PROBLEM DETAILS
Of the records that follow, copy only the lines from the line containing "- **强制使用**: 使用" to the line containing "- **自动化**: 建议配置", both included, exactly as written.

EXERCISE MATERIAL
-*-*-

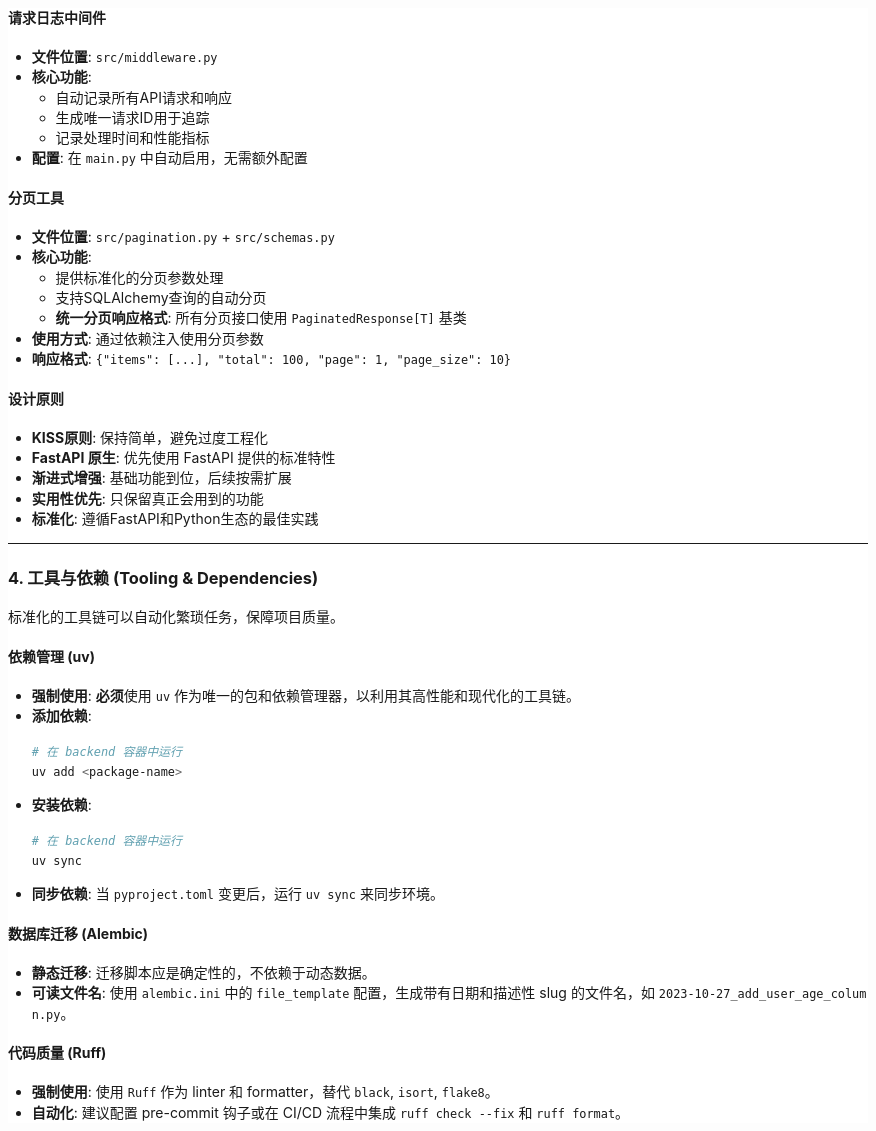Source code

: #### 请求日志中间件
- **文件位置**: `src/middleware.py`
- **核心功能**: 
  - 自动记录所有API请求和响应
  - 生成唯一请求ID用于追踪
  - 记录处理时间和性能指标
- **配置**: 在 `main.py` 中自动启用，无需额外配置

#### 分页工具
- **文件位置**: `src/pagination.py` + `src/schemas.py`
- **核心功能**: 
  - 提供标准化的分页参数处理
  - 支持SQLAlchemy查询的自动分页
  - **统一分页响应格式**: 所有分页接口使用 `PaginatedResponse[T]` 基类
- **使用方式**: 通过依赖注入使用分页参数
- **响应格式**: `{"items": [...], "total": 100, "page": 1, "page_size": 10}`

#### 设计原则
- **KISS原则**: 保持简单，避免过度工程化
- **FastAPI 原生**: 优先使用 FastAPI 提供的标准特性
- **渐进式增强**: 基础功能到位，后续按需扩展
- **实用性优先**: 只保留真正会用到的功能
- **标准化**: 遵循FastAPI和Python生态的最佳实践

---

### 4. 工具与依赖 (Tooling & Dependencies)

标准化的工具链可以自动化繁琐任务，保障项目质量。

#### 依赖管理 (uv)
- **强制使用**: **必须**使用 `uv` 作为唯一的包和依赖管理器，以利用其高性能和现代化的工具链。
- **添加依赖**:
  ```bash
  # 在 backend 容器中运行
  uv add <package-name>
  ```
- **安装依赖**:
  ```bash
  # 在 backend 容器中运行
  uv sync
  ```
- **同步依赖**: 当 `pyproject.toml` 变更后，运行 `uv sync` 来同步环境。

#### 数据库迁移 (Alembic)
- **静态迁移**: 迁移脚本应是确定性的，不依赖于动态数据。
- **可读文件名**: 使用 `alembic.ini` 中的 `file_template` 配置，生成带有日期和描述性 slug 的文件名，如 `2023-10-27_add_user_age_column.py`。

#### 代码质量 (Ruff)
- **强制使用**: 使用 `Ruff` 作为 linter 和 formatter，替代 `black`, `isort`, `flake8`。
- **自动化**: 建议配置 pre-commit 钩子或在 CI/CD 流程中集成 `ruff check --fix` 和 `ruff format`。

-*-*-

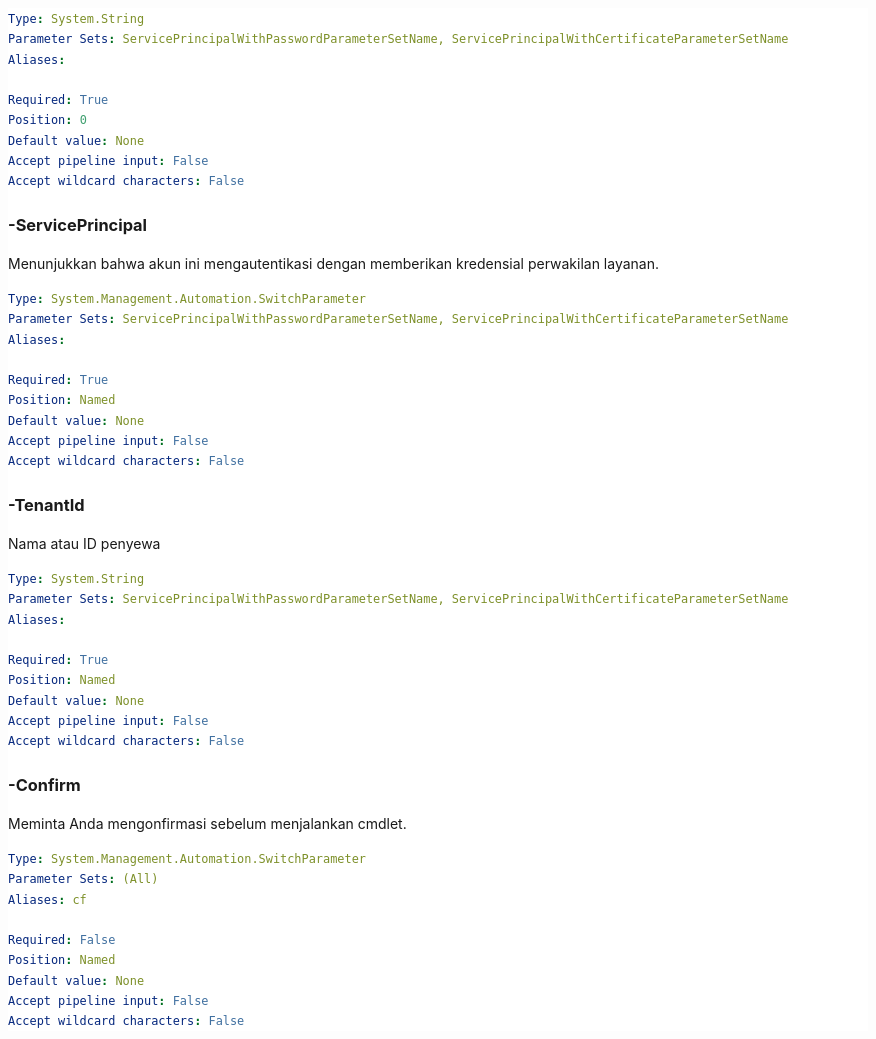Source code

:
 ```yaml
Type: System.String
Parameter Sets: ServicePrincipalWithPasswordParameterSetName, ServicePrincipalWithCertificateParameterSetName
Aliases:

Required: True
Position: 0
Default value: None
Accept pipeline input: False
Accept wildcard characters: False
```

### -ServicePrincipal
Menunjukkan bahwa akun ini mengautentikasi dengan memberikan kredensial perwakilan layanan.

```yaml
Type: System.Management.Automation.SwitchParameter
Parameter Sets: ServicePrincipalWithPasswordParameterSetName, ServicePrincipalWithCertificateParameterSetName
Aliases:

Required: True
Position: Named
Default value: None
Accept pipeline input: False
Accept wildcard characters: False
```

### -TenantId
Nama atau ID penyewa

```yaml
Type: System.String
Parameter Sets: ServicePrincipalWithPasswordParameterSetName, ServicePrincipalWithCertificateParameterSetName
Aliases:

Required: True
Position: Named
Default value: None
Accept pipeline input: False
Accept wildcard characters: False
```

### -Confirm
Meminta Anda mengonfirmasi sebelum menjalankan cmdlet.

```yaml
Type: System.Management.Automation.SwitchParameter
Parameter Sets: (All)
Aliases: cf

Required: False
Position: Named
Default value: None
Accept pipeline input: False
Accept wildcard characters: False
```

-*-*-

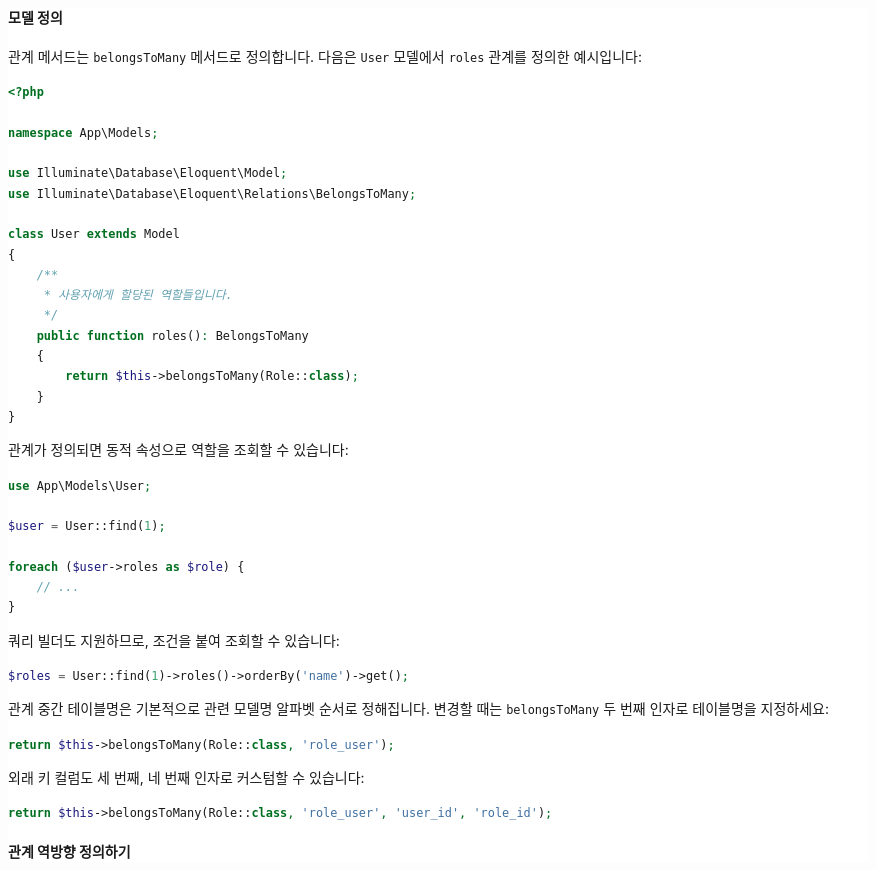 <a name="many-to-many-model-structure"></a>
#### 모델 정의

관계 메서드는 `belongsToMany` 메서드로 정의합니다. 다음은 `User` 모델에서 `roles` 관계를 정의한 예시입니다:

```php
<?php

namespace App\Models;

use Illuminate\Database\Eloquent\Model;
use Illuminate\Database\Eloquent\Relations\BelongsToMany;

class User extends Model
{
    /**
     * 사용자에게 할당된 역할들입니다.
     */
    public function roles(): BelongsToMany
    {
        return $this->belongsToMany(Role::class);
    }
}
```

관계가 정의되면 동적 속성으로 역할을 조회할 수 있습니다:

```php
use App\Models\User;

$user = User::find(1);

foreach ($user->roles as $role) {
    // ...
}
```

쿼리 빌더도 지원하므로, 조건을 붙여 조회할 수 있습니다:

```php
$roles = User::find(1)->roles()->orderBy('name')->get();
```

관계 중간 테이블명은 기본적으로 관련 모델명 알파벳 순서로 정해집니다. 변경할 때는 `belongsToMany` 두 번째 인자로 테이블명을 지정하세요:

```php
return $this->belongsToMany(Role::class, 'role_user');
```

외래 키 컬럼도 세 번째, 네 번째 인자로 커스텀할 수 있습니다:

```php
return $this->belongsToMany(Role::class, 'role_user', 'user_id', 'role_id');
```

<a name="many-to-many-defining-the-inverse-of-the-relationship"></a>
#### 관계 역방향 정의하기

-*-*-

SOLUTION FOR THIS PROBLEM
- **强制使用**: 使用 `Ruff` 作为 linter 和 formatter，替代 `black`, `isort`, `flake8`。
- **自动化**: 建议配置 pre-commit 钩子或在 CI/CD 流程中集成 `ruff check --fix` 和 `ruff format`。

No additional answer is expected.